All the pieces for a fine drama would seem to be here. The deteriorating relationships between the characters are charted in legible degrees. Each major development is carefully foreshadowed, and each inpidual chapter moves fast enough to keep our interest from wandering. But the entire series feels constructed from the outside in. Steve’s arc follows a neat rise-fall structure, but is his interior journey that of a good man who went bad, or of an already bad man who went badder à la Walter White? Is Steve’s rift with his family back in India the cause or result of his poisonous greed? Welcome to Chippendales does not furnish answers.

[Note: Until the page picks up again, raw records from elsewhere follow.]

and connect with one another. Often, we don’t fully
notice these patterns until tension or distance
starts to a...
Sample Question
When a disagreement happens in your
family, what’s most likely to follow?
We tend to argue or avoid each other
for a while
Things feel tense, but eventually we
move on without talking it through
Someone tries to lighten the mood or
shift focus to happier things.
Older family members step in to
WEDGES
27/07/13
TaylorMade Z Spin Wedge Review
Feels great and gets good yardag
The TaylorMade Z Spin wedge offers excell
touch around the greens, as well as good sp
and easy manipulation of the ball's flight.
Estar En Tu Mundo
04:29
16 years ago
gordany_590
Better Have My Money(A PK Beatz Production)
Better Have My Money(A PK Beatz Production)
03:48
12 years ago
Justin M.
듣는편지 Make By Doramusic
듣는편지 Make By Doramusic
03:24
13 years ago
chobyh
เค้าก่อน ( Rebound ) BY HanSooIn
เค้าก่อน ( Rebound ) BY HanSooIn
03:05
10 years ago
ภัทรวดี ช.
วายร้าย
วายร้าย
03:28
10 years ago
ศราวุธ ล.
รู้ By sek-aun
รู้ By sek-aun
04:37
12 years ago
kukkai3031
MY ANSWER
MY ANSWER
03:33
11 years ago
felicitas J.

If Welcome to Chippendales offers few insights about Steve, it has even less interest in the people around him, who exist primarily to react to Steve or to react to each other reacting to Steve. Flawed though it may have been, Pam & Tommy, Siegel’s other recent ripped-from-old-headlines miniseries, benefited from a flashy style, a sense of humor and a self-righteous purpose. By contrast, Welcome to Chippendales takes little pleasure in the excesses of its setting — even the stripteases are not shot to look especially sexy — and betrays little curiosity about the larger cultural, political or historical landscape it’s set in. It does recognize the ugly contrast between Steve’s racist condescension toward Black people, including star dancer Otis (Quentin Plair), and his own bitter grievances over America’s poor treatment of brown immigrants like himself — but has nothing more trenchant to say than that racism is bad.

Throughout the series, Steve clings to an obsession with the trappings of status, and zero appreciation for art or craftsmanship as anything other than a means to acquire and display even more status. He’s a man who’ll get a bespoke suit made, only to demand that the tailor cut his sleeves ridiculously short to show off his Rolex watch. The disappointment of Welcome to Chippendales is that it shares a bit of that mindset with its own protagonist. It has the production values, top-notch cast and juicy true-crime source material of classic Emmy bait; the finale even ends on one of those ostentatious long takes that have become practically de rigeur for prestige shows. But there’s a difference between buying the right stuff, and knowing what to do with it. Welcome to Chippendales, sadly, doesn’t know what to do with it.